Thank you to Abhishek Ranjan who straightened me out on mean log returns and variance log returns.

  1. Let me just define what I mean by “correct” price here: this is the price at which I expect to get my target IRR. For instance, if the expected value of the equity I am buying in the startup is $20m in 10 years and I want a 40% IRR, then the value of the equity today is $20m/1.4^10. This is the correct price. It does not mean that each and every company I back will achieve its expected value, natch. 

  2. Cochrane, JH. “The Risk And Return Of Venture Capital,” Journal of Financial Economics, 2005, v75, pp. 3-52. 

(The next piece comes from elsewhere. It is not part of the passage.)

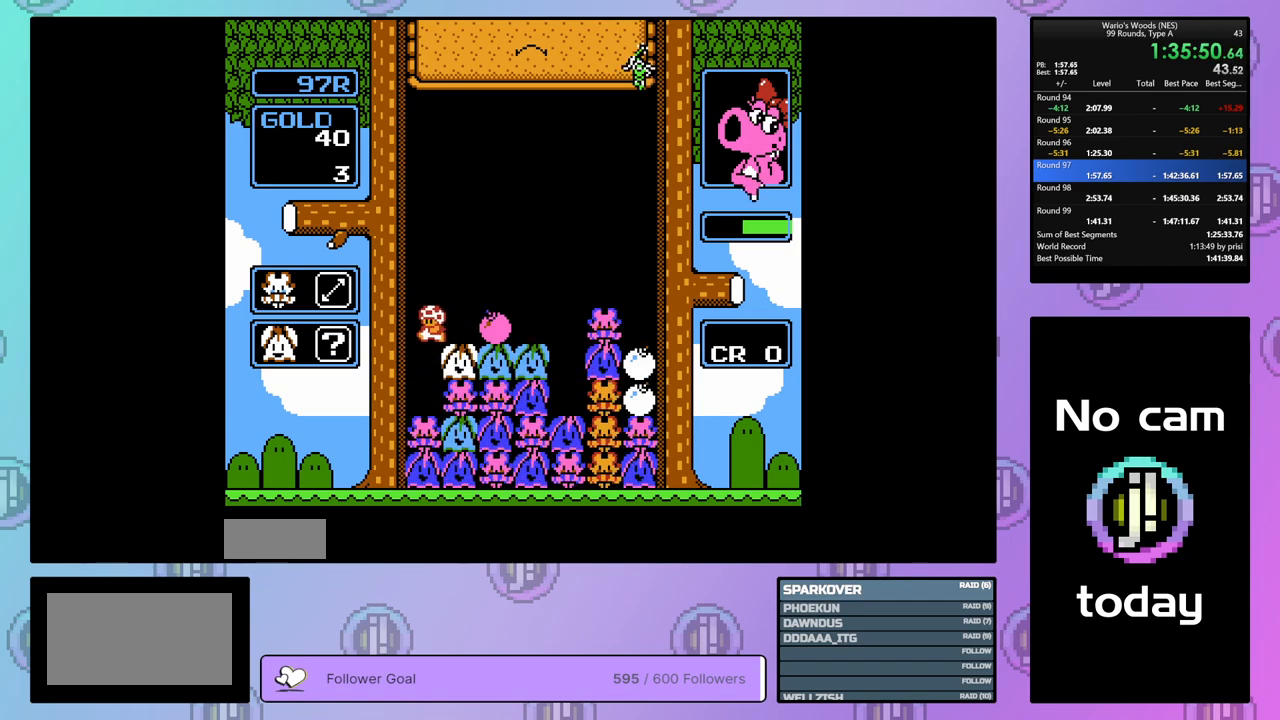
{"buttons": ["DPAD_UP"], "events": [[50, "DPAD_RIGHT", "down"], [167, "B", "down"], [183, "DPAD_RIGHT", "up"], [350, "B", "up"], [417, "DPAD_UP", "down"]]}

  3. This method is described in detail all over the place. See for instance: http://pages.stern.nyu.edu/~adamodar/pdfiles/valn2ed/ch23b.pdf 

  4. This excludes things like preferences, cost of capital, etc. But because venture capital firms are almost entirely homogeneous other than in the information they have, I feel comfortable with this simplification. 

  5. Chua Chow, C. & Sarin, R.K., “Known, Unknown, and Unknowable Uncertainties”, Theory and Decision (2002) 52: 127. https://doi.org/10.1023/A:1015544715608 

  6. History seems to show that the best IRRs are achieved by funds started in years when VC is out of favor.